* _DIRECTION_: Set down each record exactly as written.

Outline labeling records

========================

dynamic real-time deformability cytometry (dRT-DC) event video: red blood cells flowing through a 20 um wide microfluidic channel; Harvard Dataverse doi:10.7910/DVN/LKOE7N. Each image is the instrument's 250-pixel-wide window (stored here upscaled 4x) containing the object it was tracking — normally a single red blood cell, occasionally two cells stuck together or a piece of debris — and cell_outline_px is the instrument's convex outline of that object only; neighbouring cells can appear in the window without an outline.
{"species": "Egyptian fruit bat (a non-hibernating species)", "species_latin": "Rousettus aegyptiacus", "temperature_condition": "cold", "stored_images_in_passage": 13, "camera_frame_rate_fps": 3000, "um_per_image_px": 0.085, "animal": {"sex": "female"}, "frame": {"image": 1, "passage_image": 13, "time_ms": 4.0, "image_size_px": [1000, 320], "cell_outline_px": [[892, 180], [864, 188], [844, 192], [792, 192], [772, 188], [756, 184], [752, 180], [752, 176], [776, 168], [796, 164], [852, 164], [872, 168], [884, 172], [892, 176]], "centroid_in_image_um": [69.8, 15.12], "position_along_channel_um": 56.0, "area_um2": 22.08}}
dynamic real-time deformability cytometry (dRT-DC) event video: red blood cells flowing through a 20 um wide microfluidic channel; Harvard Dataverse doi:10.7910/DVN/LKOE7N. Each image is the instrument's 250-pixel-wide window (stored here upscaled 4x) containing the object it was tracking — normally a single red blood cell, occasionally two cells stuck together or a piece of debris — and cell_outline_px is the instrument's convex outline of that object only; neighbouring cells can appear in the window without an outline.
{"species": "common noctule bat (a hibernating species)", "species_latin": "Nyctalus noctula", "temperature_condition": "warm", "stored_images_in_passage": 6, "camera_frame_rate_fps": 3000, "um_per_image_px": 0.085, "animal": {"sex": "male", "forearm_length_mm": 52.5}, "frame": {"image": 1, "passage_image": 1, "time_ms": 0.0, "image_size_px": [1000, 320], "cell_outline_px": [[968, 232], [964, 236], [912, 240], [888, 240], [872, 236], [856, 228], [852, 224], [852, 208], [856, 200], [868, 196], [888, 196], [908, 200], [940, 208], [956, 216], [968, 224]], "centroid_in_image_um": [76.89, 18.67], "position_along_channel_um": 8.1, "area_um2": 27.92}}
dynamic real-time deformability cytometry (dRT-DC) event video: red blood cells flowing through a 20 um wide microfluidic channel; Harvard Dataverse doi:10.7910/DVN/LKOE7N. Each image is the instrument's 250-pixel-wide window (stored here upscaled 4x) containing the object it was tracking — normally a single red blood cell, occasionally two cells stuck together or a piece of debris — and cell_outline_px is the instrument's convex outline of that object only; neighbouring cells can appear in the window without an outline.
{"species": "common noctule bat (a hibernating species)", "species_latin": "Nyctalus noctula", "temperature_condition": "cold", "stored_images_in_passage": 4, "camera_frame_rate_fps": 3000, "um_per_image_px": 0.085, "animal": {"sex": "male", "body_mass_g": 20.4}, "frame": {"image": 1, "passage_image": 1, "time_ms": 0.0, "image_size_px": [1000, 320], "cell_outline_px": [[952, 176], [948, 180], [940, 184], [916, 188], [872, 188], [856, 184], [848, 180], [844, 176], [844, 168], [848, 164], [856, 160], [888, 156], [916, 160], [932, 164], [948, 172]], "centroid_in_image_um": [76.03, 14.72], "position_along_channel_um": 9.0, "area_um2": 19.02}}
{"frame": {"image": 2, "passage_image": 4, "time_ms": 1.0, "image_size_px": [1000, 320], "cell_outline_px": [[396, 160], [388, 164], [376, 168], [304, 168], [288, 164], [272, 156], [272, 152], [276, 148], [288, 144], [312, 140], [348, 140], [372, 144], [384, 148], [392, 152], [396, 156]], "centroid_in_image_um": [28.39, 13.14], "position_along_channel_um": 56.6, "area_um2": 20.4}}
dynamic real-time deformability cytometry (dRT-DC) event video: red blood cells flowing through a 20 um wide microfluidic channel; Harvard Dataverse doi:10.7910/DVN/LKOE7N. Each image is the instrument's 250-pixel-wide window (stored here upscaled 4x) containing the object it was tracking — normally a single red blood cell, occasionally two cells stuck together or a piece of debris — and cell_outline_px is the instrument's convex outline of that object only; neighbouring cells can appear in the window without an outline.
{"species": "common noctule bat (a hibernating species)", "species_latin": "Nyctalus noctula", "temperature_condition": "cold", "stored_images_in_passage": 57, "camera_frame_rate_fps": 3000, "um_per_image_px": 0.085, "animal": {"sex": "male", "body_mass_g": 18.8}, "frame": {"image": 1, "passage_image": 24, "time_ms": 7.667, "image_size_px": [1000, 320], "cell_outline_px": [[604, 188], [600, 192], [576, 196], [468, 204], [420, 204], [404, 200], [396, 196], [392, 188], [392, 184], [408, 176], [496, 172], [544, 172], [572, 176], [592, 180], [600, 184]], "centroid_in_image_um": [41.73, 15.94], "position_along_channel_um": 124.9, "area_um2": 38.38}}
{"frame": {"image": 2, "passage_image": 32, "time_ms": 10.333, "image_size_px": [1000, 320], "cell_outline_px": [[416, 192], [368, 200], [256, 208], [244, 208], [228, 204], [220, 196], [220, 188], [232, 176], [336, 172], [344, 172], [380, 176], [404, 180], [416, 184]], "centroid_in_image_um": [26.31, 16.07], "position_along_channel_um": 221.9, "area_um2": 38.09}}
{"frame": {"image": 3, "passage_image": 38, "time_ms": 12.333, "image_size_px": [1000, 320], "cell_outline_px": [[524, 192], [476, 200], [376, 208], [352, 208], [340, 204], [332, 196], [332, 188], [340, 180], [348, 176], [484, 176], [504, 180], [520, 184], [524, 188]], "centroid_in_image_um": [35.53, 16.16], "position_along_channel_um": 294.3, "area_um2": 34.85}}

========================

* _RESPONSE FOR THIS EXERCISE_:
dynamic real-time deformability cytometry (dRT-DC) event video: red blood cells flowing through a 20 um wide microfluidic channel; Harvard Dataverse doi:10.7910/DVN/LKOE7N. Each image is the instrument's 250-pixel-wide window (stored here upscaled 4x) containing the object it was tracking — normally a single red blood cell, occasionally two cells stuck together or a piece of debris — and cell_outline_px is the instrument's convex outline of that object only; neighbouring cells can appear in the window without an outline.
{"species": "Egyptian fruit bat (a non-hibernating species)", "species_latin": "Rousettus aegyptiacus", "temperature_condition": "cold", "stored_images_in_passage": 13, "camera_frame_rate_fps": 3000, "um_per_image_px": 0.085, "animal": {"sex": "female"}, "frame": {"image": 1, "passage_image": 13, "time_ms": 4.0, "image_size_px": [1000, 320], "cell_outline_px": [[892, 180], [864, 188], [844, 192], [792, 192], [772, 188], [756, 184], [752, 180], [752, 176], [776, 168], [796, 164], [852, 164], [872, 168], [884, 172], [892, 176]], "centroid_in_image_um": [69.8, 15.12], "position_along_channel_um": 56.0, "area_um2": 22.08}}
dynamic real-time deformability cytometry (dRT-DC) event video: red blood cells flowing through a 20 um wide microfluidic channel; Harvard Dataverse doi:10.7910/DVN/LKOE7N. Each image is the instrument's 250-pixel-wide window (stored here upscaled 4x) containing the object it was tracking — normally a single red blood cell, occasionally two cells stuck together or a piece of debris — and cell_outline_px is the instrument's convex outline of that object only; neighbouring cells can appear in the window without an outline.
{"species": "common noctule bat (a hibernating species)", "species_latin": "Nyctalus noctula", "temperature_condition": "warm", "stored_images_in_passage": 6, "camera_frame_rate_fps": 3000, "um_per_image_px": 0.085, "animal": {"sex": "male", "forearm_length_mm": 52.5}, "frame": {"image": 1, "passage_image": 1, "time_ms": 0.0, "image_size_px": [1000, 320], "cell_outline_px": [[968, 232], [964, 236], [912, 240], [888, 240], [872, 236], [856, 228], [852, 224], [852, 208], [856, 200], [868, 196], [888, 196], [908, 200], [940, 208], [956, 216], [968, 224]], "centroid_in_image_um": [76.89, 18.67], "position_along_channel_um": 8.1, "area_um2": 27.92}}
dynamic real-time deformability cytometry (dRT-DC) event video: red blood cells flowing through a 20 um wide microfluidic channel; Harvard Dataverse doi:10.7910/DVN/LKOE7N. Each image is the instrument's 250-pixel-wide window (stored here upscaled 4x) containing the object it was tracking — normally a single red blood cell, occasionally two cells stuck together or a piece of debris — and cell_outline_px is the instrument's convex outline of that object only; neighbouring cells can appear in the window without an outline.
{"species": "common noctule bat (a hibernating species)", "species_latin": "Nyctalus noctula", "temperature_condition": "cold", "stored_images_in_passage": 4, "camera_frame_rate_fps": 3000, "um_per_image_px": 0.085, "animal": {"sex": "male", "body_mass_g": 20.4}, "frame": {"image": 1, "passage_image": 1, "time_ms": 0.0, "image_size_px": [1000, 320], "cell_outline_px": [[952, 176], [948, 180], [940, 184], [916, 188], [872, 188], [856, 184], [848, 180], [844, 176], [844, 168], [848, 164], [856, 160], [888, 156], [916, 160], [932, 164], [948, 172]], "centroid_in_image_um": [76.03, 14.72], "position_along_channel_um": 9.0, "area_um2": 19.02}}
{"frame": {"image": 2, "passage_image": 4, "time_ms": 1.0, "image_size_px": [1000, 320], "cell_outline_px": [[396, 160], [388, 164], [376, 168], [304, 168], [288, 164], [272, 156], [272, 152], [276, 148], [288, 144], [312, 140], [348, 140], [372, 144], [384, 148], [392, 152], [396, 156]], "centroid_in_image_um": [28.39, 13.14], "position_along_channel_um": 56.6, "area_um2": 20.4}}
dynamic real-time deformability cytometry (dRT-DC) event video: red blood cells flowing through a 20 um wide microfluidic channel; Harvard Dataverse doi:10.7910/DVN/LKOE7N. Each image is the instrument's 250-pixel-wide window (stored here upscaled 4x) containing the object it was tracking — normally a single red blood cell, occasionally two cells stuck together or a piece of debris — and cell_outline_px is the instrument's convex outline of that object only; neighbouring cells can appear in the window without an outline.
{"species": "common noctule bat (a hibernating species)", "species_latin": "Nyctalus noctula", "temperature_condition": "cold", "stored_images_in_passage": 57, "camera_frame_rate_fps": 3000, "um_per_image_px": 0.085, "animal": {"sex": "male", "body_mass_g": 18.8}, "frame": {"image": 1, "passage_image": 24, "time_ms": 7.667, "image_size_px": [1000, 320], "cell_outline_px": [[604, 188], [600, 192], [576, 196], [468, 204], [420, 204], [404, 200], [396, 196], [392, 188], [392, 184], [408, 176], [496, 172], [544, 172], [572, 176], [592, 180], [600, 184]], "centroid_in_image_um": [41.73, 15.94], "position_along_channel_um": 124.9, "area_um2": 38.38}}
{"frame": {"image": 2, "passage_image": 32, "time_ms": 10.333, "image_size_px": [1000, 320], "cell_outline_px": [[416, 192], [368, 200], [256, 208], [244, 208], [228, 204], [220, 196], [220, 188], [232, 176], [336, 172], [344, 172], [380, 176], [404, 180], [416, 184]], "centroid_in_image_um": [26.31, 16.07], "position_along_channel_um": 221.9, "area_um2": 38.09}}
{"frame": {"image": 3, "passage_image": 38, "time_ms": 12.333, "image_size_px": [1000, 320], "cell_outline_px": [[524, 192], [476, 200], [376, 208], [352, 208], [340, 204], [332, 196], [332, 188], [340, 180], [348, 176], [484, 176], [504, 180], [520, 184], [524, 188]], "centroid_in_image_um": [35.53, 16.16], "position_along_channel_um": 294.3, "area_um2": 34.85}}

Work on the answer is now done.